ASSIGNMENT - With the pictures excluded, reproduce all of the data exactly.
** MATERIAL PROVIDED follows **
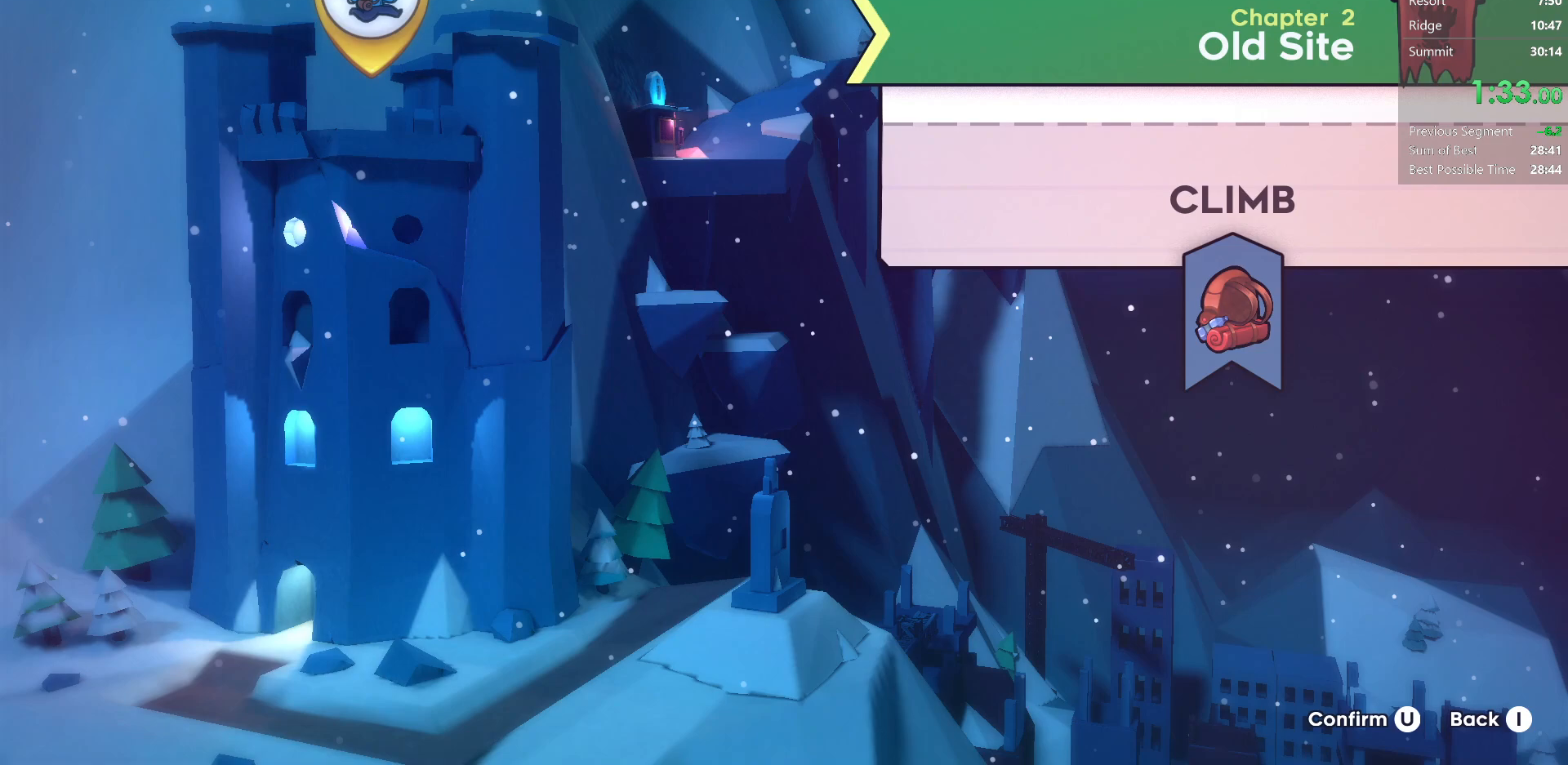
{"keys": ["jump2"], "events": [[450, "jump2", "down"]]}
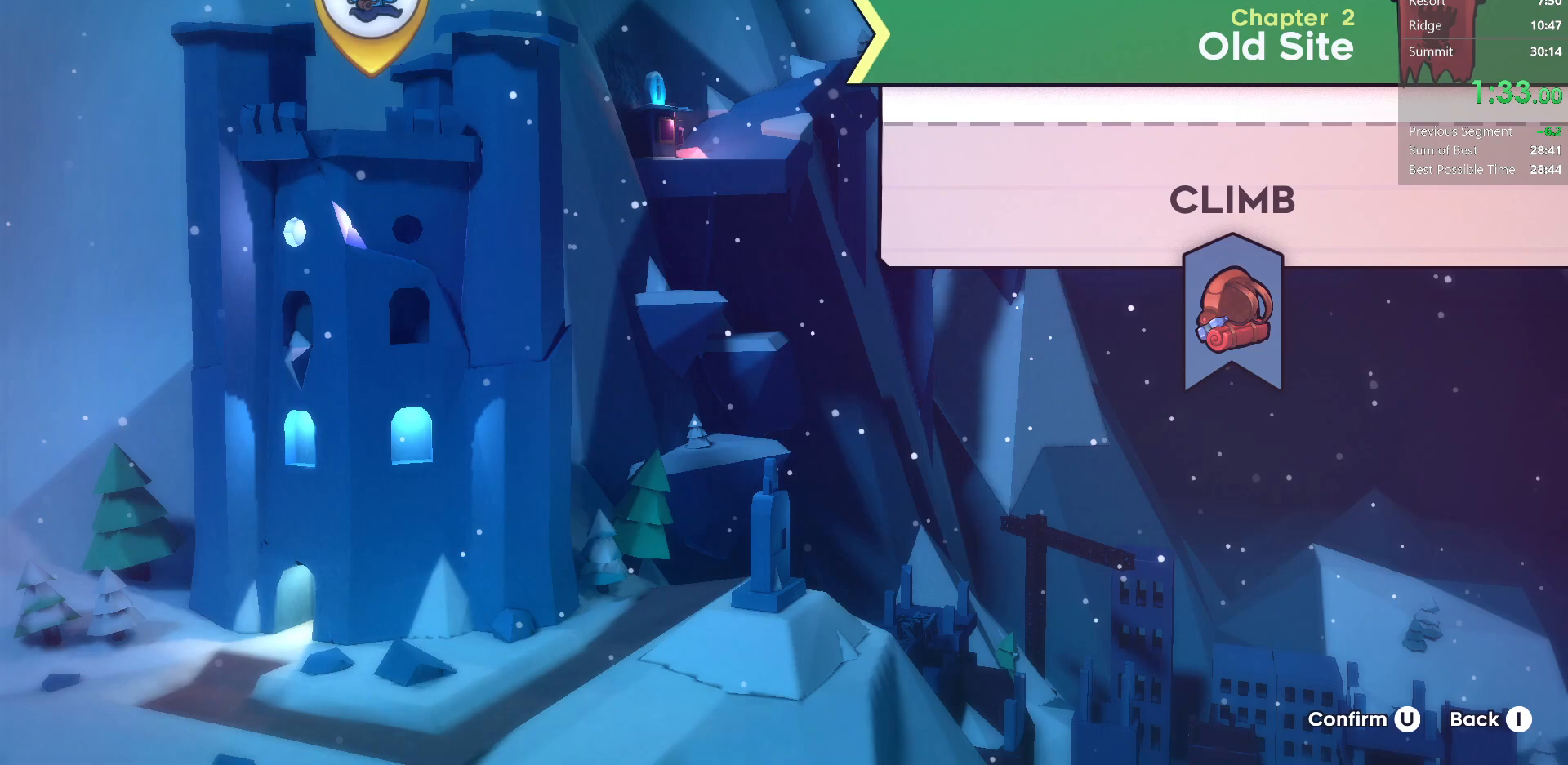
{"keys": [], "events": [[50, "right", "down"], [117, "jump2", "up"], [150, "dash", "down"], [167, "right", "up"], [233, "dash", "up"], [233, "right", "down"], [383, "right", "up"]]}
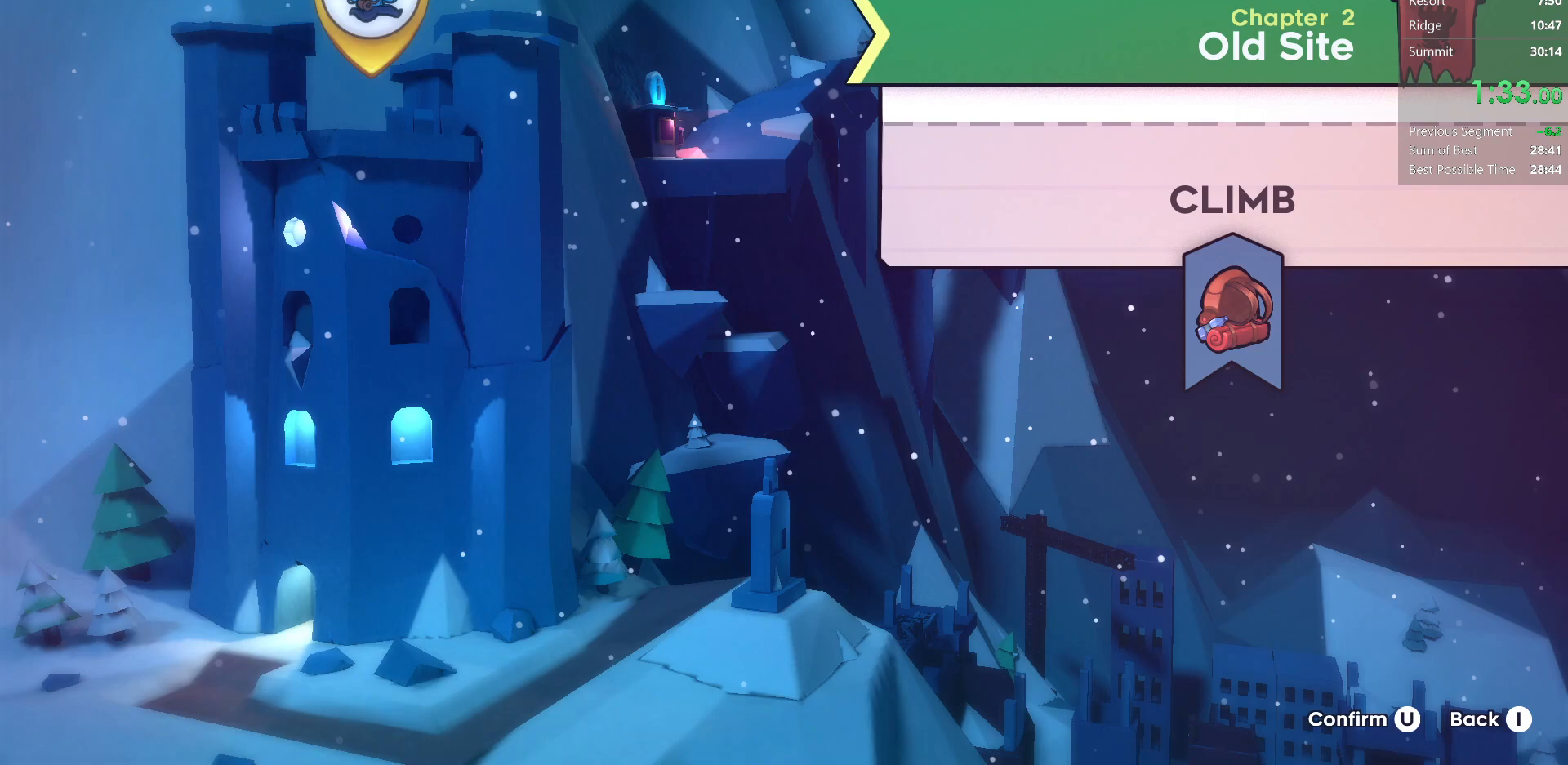
{"keys": [], "events": [[283, "jump2", "down"], [417, "jump2", "up"]]}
** End of MATERIAL PROVIDED **
YOUR RESPONSE -
{"keys": ["jump2"], "events": [[450, "jump2", "down"]]}
{"keys": [], "events": [[50, "right", "down"], [117, "jump2", "up"], [150, "dash", "down"], [167, "right", "up"], [233, "dash", "up"], [233, "right", "down"], [383, "right", "up"]]}
{"keys": [], "events": [[283, "jump2", "down"], [417, "jump2", "up"]]}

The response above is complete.